RECORDS FOR THIS EXERCISE:
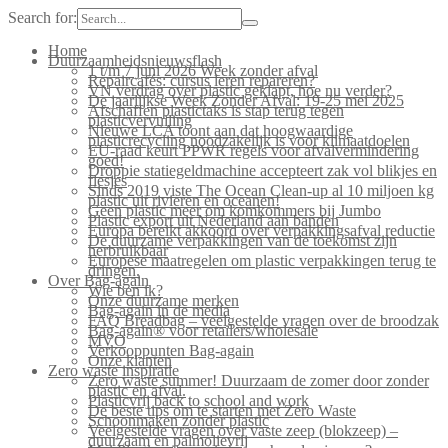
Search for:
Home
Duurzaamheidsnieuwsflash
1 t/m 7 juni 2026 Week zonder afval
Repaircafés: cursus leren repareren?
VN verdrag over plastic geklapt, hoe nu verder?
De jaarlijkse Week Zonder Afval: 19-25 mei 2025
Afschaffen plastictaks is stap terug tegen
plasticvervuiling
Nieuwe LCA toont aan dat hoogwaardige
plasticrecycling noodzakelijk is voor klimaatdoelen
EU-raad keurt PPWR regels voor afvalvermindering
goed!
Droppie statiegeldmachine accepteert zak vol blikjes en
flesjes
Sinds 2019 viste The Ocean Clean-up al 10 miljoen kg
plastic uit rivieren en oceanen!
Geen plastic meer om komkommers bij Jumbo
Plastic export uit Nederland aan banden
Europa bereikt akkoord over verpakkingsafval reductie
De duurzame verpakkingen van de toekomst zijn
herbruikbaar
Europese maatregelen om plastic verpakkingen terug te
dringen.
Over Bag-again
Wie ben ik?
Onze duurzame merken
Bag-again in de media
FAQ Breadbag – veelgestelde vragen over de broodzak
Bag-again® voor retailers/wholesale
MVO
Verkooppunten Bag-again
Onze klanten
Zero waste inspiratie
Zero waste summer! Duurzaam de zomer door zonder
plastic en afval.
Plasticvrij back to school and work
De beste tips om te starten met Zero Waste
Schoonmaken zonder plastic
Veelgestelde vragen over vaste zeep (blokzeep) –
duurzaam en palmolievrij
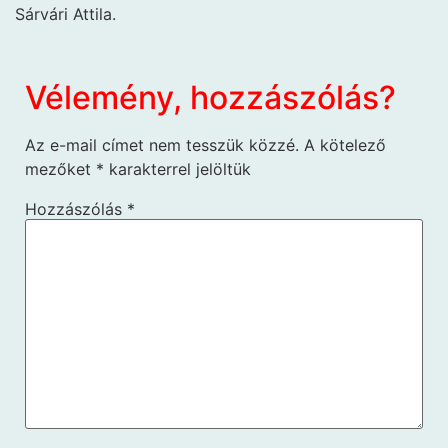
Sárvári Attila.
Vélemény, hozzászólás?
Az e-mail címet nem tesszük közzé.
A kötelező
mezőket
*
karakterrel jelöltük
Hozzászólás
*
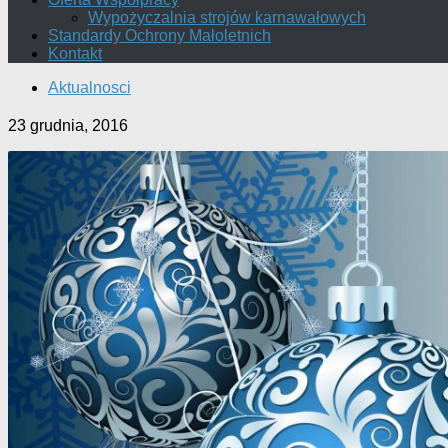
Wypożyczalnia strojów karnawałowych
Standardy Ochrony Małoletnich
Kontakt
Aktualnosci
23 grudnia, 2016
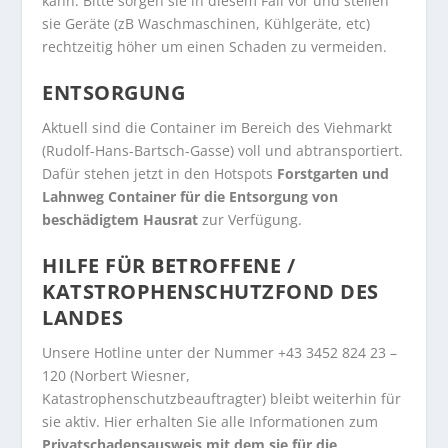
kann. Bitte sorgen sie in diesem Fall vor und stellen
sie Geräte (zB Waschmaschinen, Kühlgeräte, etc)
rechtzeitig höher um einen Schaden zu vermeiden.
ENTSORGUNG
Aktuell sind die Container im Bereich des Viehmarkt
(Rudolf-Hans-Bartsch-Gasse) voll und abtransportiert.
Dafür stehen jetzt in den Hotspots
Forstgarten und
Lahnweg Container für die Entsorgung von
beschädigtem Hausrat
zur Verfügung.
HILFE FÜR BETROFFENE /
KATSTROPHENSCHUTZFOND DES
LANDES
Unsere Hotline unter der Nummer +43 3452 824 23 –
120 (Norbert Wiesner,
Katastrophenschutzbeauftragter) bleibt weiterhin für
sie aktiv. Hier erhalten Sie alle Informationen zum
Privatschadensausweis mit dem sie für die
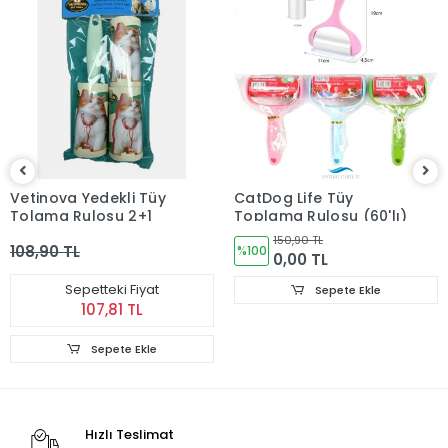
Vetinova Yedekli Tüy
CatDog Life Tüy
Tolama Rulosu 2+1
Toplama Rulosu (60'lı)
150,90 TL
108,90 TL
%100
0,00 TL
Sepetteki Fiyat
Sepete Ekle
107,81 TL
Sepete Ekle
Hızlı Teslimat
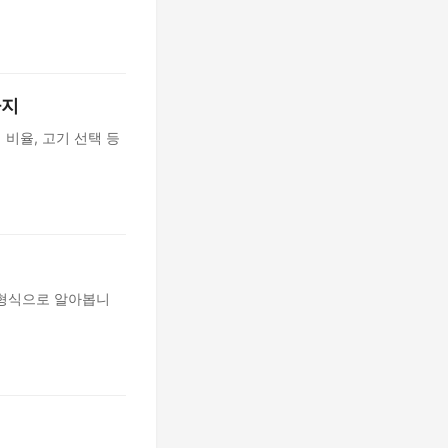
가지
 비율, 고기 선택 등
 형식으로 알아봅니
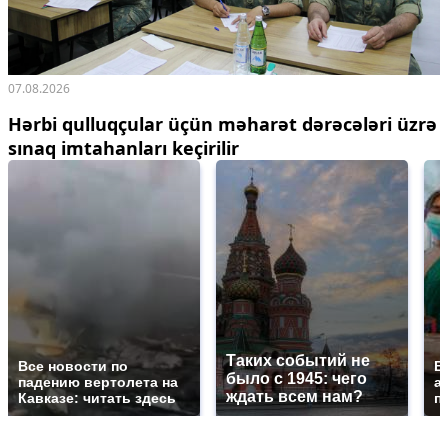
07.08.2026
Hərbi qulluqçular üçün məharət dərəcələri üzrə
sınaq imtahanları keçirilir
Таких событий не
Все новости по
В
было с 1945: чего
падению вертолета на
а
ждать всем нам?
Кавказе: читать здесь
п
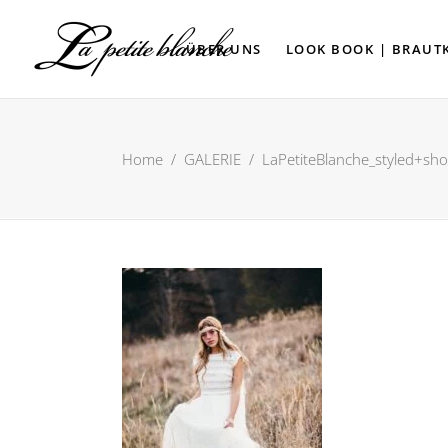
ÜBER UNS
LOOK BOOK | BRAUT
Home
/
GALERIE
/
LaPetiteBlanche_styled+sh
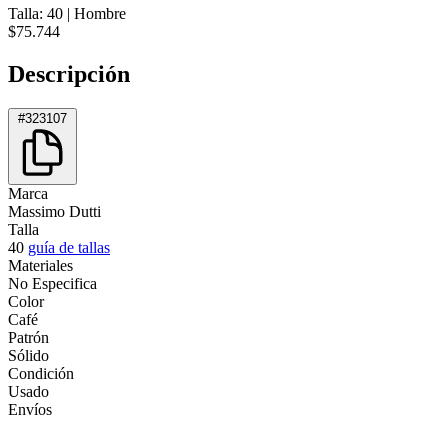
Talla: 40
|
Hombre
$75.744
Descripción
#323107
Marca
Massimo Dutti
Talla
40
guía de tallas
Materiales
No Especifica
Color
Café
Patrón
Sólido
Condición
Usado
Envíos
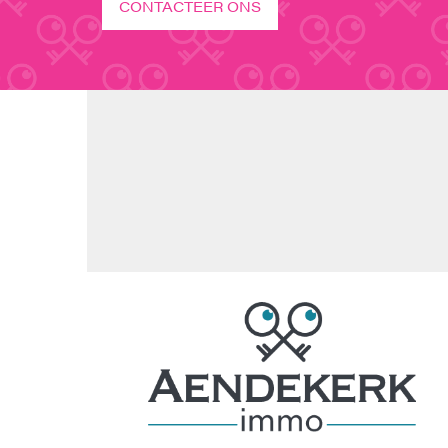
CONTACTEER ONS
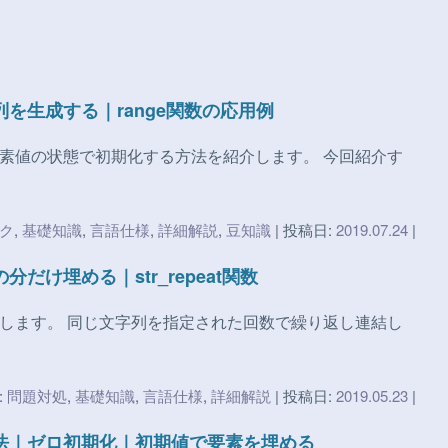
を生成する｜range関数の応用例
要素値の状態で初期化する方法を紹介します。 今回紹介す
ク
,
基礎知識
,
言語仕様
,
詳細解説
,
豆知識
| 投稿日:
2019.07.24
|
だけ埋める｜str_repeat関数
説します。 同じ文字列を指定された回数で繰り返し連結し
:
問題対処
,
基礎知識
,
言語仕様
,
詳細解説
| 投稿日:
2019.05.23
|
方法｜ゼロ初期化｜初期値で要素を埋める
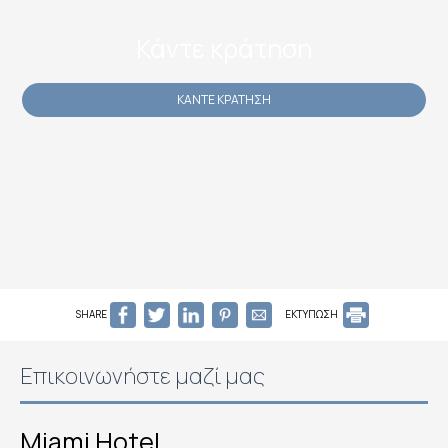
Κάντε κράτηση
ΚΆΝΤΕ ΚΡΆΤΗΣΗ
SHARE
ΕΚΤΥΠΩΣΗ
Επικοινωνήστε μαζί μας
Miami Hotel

ASSIGNED TASK: Each line from the top of the records through the one containing "23 grudnia, 2016" needs to be transcribed exactly, without pictures.

ANSWER FOR THIS EXERCISE:
Search for:
Home
Duurzaamheidsnieuwsflash
1 t/m 7 juni 2026 Week zonder afval
Repaircafés: cursus leren repareren?
VN verdrag over plastic geklapt, hoe nu verder?
De jaarlijkse Week Zonder Afval: 19-25 mei 2025
Afschaffen plastictaks is stap terug tegen
plasticvervuiling
Nieuwe LCA toont aan dat hoogwaardige
plasticrecycling noodzakelijk is voor klimaatdoelen
EU-raad keurt PPWR regels voor afvalvermindering
goed!
Droppie statiegeldmachine accepteert zak vol blikjes en
flesjes
Sinds 2019 viste The Ocean Clean-up al 10 miljoen kg
plastic uit rivieren en oceanen!
Geen plastic meer om komkommers bij Jumbo
Plastic export uit Nederland aan banden
Europa bereikt akkoord over verpakkingsafval reductie
De duurzame verpakkingen van de toekomst zijn
herbruikbaar
Europese maatregelen om plastic verpakkingen terug te
dringen.
Over Bag-again
Wie ben ik?
Onze duurzame merken
Bag-again in de media
FAQ Breadbag – veelgestelde vragen over de broodzak
Bag-again® voor retailers/wholesale
MVO
Verkooppunten Bag-again
Onze klanten
Zero waste inspiratie
Zero waste summer! Duurzaam de zomer door zonder
plastic en afval.
Plasticvrij back to school and work
De beste tips om te starten met Zero Waste
Schoonmaken zonder plastic
Veelgestelde vragen over vaste zeep (blokzeep) –
duurzaam en palmolievrij
Sárvári Attila.
Vélemény, hozzászólás?
Az e-mail címet nem tesszük közzé.
A kötelező
mezőket
*
karakterrel jelöltük
Hozzászólás
*
Wypożyczalnia strojów karnawałowych
Standardy Ochrony Małoletnich
Kontakt
Aktualnosci
23 grudnia, 2016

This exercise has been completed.